§ **网页节选**
· · · · ·

RNA提取試劑該如何操作呢？下面一起來看看吧

　　RNA提取試劑是從細胞和組織中提取總RNA的即用型試劑，可以提取細菌、植物、動物組織和細胞以及新鮮血液的總RNA。
 

　　那么接下來讓我們來了解一下RNA提取試劑的操作步驟吧
 

　　1.樣品處理：a.植物組織：取新鮮或-70℃凍存100mg組織在液氮中研磨，把粉末加入到1ml裂解液中混勻。
 

　　b.動物組織：取新鮮或-70℃凍存100mg組織加1ml裂解液，用組織研磨杵或勻漿器勻漿處理。
 

　　c.貼壁細胞：直接在培養板中加入裂解液裂解細胞，每106細胞加1ml裂解液。用取樣器吹打混勻。
 

　　d.細胞懸液：離心收集細胞。每106動物、植物和酵母細胞或每107細菌細胞加1ml裂解液混勻。
 

　　e.血液處理：取0.2-1ml新鮮血液加3倍體積紅細胞裂解液，混勻后室溫放置10分鐘，10000rpm離心1分鐘。棄上清，若沉淀含有紅細胞，可加入2倍體積紅細胞裂解液重復裂解步驟。離心后沉淀加入1ml裂解液混勻。
 

　　2.將處理后的樣品在室溫放置5分鐘，使得核酸蛋白復合物分離。

· · · · ·

§ **数据集条目**
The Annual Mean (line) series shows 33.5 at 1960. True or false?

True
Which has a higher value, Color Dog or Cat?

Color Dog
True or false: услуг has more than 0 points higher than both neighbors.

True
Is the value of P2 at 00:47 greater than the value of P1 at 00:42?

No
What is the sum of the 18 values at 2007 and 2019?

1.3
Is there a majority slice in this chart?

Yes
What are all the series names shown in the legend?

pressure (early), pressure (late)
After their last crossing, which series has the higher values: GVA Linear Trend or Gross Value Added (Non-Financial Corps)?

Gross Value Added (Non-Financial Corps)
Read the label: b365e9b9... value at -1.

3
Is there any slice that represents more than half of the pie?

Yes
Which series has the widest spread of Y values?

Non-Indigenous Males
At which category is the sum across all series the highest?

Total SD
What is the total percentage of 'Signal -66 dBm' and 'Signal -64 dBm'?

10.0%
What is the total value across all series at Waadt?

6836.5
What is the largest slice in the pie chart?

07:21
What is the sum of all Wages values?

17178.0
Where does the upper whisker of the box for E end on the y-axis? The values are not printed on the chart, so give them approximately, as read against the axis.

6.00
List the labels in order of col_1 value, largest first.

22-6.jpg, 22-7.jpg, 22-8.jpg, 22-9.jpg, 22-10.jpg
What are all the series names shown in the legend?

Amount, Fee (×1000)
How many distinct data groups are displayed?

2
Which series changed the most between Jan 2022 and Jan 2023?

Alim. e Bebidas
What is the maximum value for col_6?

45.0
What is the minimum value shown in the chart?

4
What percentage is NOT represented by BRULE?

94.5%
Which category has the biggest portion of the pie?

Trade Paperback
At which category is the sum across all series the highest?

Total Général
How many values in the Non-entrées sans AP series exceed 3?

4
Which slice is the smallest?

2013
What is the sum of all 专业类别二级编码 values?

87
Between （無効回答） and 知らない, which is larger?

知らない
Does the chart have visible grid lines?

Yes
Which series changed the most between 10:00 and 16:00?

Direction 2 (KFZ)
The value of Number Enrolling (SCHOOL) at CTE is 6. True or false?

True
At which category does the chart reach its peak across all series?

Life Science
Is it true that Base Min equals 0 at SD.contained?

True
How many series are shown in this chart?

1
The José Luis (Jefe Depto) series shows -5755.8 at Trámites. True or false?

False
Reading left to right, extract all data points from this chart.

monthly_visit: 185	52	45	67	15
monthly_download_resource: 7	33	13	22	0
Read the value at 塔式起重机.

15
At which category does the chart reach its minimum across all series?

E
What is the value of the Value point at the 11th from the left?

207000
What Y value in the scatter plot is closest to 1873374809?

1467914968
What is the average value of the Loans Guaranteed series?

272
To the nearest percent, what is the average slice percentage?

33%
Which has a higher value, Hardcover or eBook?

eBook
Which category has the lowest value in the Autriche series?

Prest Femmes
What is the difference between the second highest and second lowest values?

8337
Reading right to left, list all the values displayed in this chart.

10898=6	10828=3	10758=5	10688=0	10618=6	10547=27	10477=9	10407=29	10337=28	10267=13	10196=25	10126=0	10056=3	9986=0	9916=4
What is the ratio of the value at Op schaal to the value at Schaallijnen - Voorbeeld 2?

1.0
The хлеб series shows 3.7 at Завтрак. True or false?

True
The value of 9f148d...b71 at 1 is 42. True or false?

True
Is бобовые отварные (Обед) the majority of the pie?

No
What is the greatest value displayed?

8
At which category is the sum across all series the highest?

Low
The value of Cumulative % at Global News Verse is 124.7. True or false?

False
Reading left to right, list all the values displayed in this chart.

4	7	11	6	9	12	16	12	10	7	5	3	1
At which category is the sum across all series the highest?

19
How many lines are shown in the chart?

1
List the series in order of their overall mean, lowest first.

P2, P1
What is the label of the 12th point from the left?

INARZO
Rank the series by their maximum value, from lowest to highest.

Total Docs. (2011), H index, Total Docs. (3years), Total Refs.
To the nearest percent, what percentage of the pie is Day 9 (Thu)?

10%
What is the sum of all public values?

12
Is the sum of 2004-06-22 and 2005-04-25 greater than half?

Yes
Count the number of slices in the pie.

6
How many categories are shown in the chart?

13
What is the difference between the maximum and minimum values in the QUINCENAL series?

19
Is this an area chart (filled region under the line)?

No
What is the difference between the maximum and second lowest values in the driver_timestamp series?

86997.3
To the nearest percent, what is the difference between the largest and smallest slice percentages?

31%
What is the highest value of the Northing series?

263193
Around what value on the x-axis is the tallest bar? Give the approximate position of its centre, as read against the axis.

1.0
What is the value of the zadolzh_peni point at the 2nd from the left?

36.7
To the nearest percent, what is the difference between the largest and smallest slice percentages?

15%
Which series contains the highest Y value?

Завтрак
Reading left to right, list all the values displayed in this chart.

· · · · ·

§ **探究材料**
a - 判断下列三项说法是否与RNA提取试剂一文相符，每项答“是”或“否”，并原样引用文中起决定作用的字句：(i) 处理植物组织时，要把组织放在液氮中研磨；(ii) 处理血液时，第一步是向新鲜血液中加入2倍体积的红细胞裂解液；(iii) 处理后的样品应在室温下放置10分钟。
b - 从RNA提取试剂一文中含有“b.動物組織：取新鮮或-70”的那几个字开始，到“2.將處理后的樣品在室溫放置5分鐘，使得核酸蛋白復合物分離。”为止，把这一段原样照抄一遍。

§ **各题解答**
a -
(i) 是。“取新鮮或-70℃凍存100mg組織在液氮中研磨”
(ii) 否。“取0.2-1ml新鮮血液加3倍體積紅細胞裂解液”
(iii) 否。“將處理后的樣品在室溫放置5分鐘”

b -
b.動物組織：取新鮮或-70℃凍存100mg組織加1ml裂解液，用組織研磨杵或勻漿器勻漿處理。
 

　　c.貼壁細胞：直接在培養板中加入裂解液裂解細胞，每106細胞加1ml裂解液。用取樣器吹打混勻。
 

　　d.細胞懸液：離心收集細胞。每106動物、植物和酵母細胞或每107細菌細胞加1ml裂解液混勻。
 

　　e.血液處理：取0.2-1ml新鮮血液加3倍體積紅細胞裂解液，混勻后室溫放置10分鐘，10000rpm離心1分鐘。棄上清，若沉淀含有紅細胞，可加入2倍體積紅細胞裂解液重復裂解步驟。離心后沉淀加入1ml裂解液混勻。
 

　　2.將處理后的樣品在室溫放置5分鐘，使得核酸蛋白復合物分離。